Neste país das águas, o trabalho da fotografia corresponde a um projecto de desassoreamento - remoção de lodos, detritos e limos, para tornar a terra habitável. Mas com duas linhas de vacilação. Uma delas é que a memória do país das águas não pode ser apagada: para alguns, é para esse país que toda a memória nos remete. Como escreve Graham Swift, "esqueçam as vossas revoluções, as vossas mudanças, as vossas grandes metamorfoses da história. É melhor considerar o lento processo árduo, o interminável processo ambíguo: o processo de formação do lodo humano - e da secagem do solo. Mas, primeiro que tudo, será que é desejável que o solo fique seco? Não para aqueles que vivem da água; nem para aqueles que não têm necessidade de uma terra firme sob os pés".

Em segundo lugar, a drenagem visual é uma história interminável.

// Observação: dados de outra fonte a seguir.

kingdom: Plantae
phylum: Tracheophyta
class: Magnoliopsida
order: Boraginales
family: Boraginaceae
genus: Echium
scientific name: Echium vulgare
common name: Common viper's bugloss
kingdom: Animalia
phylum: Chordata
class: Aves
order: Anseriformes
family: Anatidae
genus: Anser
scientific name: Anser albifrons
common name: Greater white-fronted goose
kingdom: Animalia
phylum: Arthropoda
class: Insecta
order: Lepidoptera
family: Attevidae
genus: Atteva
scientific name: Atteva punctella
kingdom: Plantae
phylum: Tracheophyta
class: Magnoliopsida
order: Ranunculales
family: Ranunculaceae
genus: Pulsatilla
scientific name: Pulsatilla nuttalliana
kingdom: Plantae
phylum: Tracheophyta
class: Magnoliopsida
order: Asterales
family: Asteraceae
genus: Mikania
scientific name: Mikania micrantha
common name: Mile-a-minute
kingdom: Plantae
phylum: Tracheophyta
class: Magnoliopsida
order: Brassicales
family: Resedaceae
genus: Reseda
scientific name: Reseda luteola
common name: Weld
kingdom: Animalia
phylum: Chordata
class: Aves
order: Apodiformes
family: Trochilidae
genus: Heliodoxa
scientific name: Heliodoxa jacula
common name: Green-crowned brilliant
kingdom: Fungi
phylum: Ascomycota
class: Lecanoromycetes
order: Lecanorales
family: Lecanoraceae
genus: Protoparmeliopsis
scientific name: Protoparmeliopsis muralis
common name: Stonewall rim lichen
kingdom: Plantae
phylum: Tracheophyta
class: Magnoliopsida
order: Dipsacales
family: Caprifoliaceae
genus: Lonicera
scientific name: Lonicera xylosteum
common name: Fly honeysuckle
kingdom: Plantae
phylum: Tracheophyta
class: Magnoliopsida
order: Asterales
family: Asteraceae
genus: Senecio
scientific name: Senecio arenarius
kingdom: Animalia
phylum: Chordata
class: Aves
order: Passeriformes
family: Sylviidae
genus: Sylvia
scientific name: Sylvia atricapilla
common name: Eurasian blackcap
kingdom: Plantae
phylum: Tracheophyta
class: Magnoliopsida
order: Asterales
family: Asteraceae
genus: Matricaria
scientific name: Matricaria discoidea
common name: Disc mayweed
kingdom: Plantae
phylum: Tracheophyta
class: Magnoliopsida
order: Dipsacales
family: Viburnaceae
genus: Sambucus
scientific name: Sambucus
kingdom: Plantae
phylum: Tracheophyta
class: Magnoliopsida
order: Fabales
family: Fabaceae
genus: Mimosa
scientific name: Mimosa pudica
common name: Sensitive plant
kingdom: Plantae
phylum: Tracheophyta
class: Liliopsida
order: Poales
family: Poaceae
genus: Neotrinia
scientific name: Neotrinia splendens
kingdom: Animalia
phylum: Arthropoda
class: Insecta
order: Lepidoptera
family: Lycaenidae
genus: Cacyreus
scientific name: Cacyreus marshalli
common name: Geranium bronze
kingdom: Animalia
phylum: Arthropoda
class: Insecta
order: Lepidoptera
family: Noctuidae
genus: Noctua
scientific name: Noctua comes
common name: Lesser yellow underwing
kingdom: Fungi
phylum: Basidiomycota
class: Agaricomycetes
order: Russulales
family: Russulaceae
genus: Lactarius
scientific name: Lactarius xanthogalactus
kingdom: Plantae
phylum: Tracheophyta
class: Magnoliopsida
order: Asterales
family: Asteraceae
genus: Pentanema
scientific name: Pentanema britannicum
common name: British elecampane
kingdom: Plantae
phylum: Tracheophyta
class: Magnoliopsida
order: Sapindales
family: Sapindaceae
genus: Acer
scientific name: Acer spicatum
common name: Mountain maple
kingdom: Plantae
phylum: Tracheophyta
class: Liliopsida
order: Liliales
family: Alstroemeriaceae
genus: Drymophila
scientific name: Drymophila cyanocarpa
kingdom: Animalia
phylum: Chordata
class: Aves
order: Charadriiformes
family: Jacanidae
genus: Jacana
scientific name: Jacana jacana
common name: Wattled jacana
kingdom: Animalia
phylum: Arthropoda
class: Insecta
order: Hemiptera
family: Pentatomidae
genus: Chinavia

Daniel Blaufuks tentou tudo - incluindo o congelamento, que obviamente o fascina. Daniel Blaufuks sonha com uma máquina antitempo e pensa que um aparelho fotográfico se pode aproximar desse sonho. David contra Golias, Daniel contra o tempo. Um dia poderá fotografar o rosto soberano dos imperadores com o instrumento frágil de um polaroide. Mas cada fotografia que vem enxugar a terra é mais um detrito que sobre ela se acumula; cada imagem que procura fixar um rosto é mais uma fenda na matéria dos corpos. Daniel filma o descongelamento: o regresso à fragilidade do humano. E depois congela - gostaria de congelar o próprio filme. Para manter a vida recorre às armas da morte. Para com elas matar a própria morte. Como escreve Ruben A., numa frase que ele cita, "a morte estava intacta no fundo do mar". Mas, entre o gelo e o lodo, a vida continua, e todas as viagens não dizem mais do que isso.